Has anyone studied the real function $$f(x) = \frac{ 2 + 7x - ( 2 + 5x )\cos{\pi x}}{4}$$ (and $f(f(x))$ and $f(f(f(x)))$ and so on) with respect to the Collatz conjecture?

It does what Collatz does on integers, and is defined smoothly on all the reals.

I looked at $$\frac{ \overbrace{ f(f(\cdots(f(x)))) }^{\text{n times}} }{x}$$ briefly, and it appears to have bounds independent of $n$.

Of course, the function is very wiggly, so Mathematica's graph is probably not $100\%$ accurate.

• Please review the formulas because I'm not sure if that's exactly what you wanted to write. Apr 2, 2011 at 19:32
• @Adrian Thanks for the cleanup; yes, that's what I meant.
– user2469
Apr 2, 2011 at 19:54

The analogue of the Collatz conjecture would be false, since the image of an interval of length $1$, say, contains an interval of length $1$ strictly to the right. That means you can find a point whose images keep moving to the right.

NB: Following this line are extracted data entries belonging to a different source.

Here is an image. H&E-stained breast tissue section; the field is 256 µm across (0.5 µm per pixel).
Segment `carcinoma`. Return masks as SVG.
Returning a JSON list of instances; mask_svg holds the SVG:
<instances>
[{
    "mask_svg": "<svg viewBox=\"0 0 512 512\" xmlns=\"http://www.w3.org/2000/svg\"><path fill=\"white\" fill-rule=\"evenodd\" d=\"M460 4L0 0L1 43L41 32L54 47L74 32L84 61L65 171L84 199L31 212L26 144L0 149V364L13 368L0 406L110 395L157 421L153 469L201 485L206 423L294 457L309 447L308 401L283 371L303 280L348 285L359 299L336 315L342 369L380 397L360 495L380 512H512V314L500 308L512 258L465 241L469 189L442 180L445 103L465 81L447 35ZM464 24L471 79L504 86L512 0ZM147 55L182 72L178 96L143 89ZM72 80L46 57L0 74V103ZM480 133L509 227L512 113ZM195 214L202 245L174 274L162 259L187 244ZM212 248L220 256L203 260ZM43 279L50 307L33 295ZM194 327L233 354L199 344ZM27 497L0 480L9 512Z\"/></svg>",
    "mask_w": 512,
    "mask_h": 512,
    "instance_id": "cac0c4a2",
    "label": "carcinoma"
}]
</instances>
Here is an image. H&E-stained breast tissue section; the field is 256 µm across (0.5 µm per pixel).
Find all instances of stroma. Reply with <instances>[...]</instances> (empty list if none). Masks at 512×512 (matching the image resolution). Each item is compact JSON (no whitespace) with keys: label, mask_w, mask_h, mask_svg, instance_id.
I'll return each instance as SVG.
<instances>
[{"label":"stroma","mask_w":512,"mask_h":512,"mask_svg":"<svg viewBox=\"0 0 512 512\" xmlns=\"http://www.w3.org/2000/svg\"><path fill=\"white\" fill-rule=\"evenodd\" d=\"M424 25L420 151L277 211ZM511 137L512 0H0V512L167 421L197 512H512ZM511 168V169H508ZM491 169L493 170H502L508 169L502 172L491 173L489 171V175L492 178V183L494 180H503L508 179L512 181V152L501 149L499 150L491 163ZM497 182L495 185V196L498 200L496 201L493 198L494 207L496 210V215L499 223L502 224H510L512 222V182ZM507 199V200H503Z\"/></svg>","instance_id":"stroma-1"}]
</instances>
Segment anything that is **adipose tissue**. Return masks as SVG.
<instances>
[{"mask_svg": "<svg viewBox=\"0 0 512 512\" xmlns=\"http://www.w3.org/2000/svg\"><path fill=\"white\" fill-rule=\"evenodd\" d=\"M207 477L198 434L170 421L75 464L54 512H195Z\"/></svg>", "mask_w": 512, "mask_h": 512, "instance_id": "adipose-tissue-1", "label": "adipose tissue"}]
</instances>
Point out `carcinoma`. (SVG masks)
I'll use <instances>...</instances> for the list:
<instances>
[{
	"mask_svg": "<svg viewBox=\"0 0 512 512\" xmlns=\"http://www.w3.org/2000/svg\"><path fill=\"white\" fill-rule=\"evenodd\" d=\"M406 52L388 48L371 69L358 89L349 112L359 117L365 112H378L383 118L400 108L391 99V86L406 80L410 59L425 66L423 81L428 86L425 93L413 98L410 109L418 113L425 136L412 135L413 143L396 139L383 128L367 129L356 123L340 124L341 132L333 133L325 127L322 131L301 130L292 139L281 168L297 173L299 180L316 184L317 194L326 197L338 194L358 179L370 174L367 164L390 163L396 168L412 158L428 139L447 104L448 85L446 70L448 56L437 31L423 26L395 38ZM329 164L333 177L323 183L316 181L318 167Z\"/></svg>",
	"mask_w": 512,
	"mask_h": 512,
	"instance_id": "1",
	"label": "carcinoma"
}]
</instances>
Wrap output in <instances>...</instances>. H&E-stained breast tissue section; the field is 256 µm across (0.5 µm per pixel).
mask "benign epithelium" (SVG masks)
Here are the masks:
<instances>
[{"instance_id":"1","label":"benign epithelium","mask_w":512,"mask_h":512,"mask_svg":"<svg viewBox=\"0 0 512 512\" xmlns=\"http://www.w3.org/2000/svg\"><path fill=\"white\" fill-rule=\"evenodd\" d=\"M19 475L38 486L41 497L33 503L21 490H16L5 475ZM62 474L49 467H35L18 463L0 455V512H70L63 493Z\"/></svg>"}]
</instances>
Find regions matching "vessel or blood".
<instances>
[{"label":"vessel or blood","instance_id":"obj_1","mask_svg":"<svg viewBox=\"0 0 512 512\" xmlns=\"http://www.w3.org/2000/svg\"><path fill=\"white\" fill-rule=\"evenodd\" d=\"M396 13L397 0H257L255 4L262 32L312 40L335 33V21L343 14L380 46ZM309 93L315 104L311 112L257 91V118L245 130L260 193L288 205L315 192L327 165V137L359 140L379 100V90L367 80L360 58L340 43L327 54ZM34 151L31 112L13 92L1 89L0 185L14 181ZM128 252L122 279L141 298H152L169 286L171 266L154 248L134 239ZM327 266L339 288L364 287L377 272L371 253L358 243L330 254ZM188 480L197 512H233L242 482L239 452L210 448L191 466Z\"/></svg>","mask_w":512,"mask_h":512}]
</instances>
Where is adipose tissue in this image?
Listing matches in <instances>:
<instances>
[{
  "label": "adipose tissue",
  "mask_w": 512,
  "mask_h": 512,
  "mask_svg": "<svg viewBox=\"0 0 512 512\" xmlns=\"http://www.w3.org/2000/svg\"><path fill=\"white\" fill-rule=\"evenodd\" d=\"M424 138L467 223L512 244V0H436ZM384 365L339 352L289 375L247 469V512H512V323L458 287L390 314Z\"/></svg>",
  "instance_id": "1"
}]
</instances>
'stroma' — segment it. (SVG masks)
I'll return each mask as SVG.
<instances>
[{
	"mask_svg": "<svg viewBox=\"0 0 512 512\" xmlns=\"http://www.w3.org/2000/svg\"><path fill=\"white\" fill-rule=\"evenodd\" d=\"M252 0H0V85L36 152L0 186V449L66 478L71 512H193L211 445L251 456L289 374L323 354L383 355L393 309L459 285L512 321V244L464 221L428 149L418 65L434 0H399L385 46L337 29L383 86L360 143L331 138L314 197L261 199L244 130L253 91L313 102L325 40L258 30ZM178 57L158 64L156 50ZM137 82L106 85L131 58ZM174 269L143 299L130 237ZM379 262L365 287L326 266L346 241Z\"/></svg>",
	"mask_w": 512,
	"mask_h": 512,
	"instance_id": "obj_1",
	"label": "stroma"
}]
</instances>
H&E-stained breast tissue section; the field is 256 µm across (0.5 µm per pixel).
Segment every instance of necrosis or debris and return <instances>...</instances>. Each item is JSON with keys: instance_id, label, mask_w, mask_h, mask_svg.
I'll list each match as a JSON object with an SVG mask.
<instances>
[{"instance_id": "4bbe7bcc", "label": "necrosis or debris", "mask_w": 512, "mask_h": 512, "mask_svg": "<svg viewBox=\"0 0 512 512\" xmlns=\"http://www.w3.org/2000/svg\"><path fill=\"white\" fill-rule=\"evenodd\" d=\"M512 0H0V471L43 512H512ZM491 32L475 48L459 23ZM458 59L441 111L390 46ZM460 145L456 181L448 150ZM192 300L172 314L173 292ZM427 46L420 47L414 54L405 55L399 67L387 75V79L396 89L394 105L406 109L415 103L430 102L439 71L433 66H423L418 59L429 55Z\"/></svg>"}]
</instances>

• Nice observation. I don't understand your conclusion, though. I can see that for every $n$, you can find a point that moves to the right $n$ times, but how do you find a point that keeps moving (and doesn't reach a limit, either)? Apr 2, 2011 at 22:01
• Here is something to consider, though: There are lots of $x$ that map to themselves, the lowest around $1.736$. I guess that does make the analogue of the Collatz conjecture false, whatever that analogue might be exactly. Apr 2, 2011 at 22:14
• You use the nested interval theorem: A nested sequence of closed intervals has nonempty intersection. Apr 2, 2011 at 23:07

Yes, it has been studied in

Xing-yuan Wang and Xue-jing Yu (2007), Visualizing generalized 3x+1 function dynamics based on fractal, Applied Mathematics and Computation 188 (2007), no. 1, 234–243. (MR2327110).

I have found this reference in Jeffrey Lagarias's "The $3x + 1$ Problem: An Annotated Bibliography, II (2000-2009)".

This real/complex interpolation of yours is not the only one imaginable, you will find several others either in Lagarias' article cited above, or in the first part of this series of articles, namely in "The $3x+1$ problem: An annotated bibliography (1963--1999)".

Yes people have studied that, as well as extending it to the complex plane, e.g.:

Chamberland, Marc (1996). "A continuous extension of the 3x + 1 problem to the real line". Dynam. Contin. Discrete Impuls Systems. 2 (4): 495–509.

Letherman, Simon; Schleicher, Dierk; Wood, Reg (1999). "The (3n + 1)-Problem and Holomorphic Dynamics". Experimental Mathematics. 8 (3): 241–252. Cached version at CiteSeerX

You'll also find something about that in the corresponding wikipedia article, including the Collatz fractal.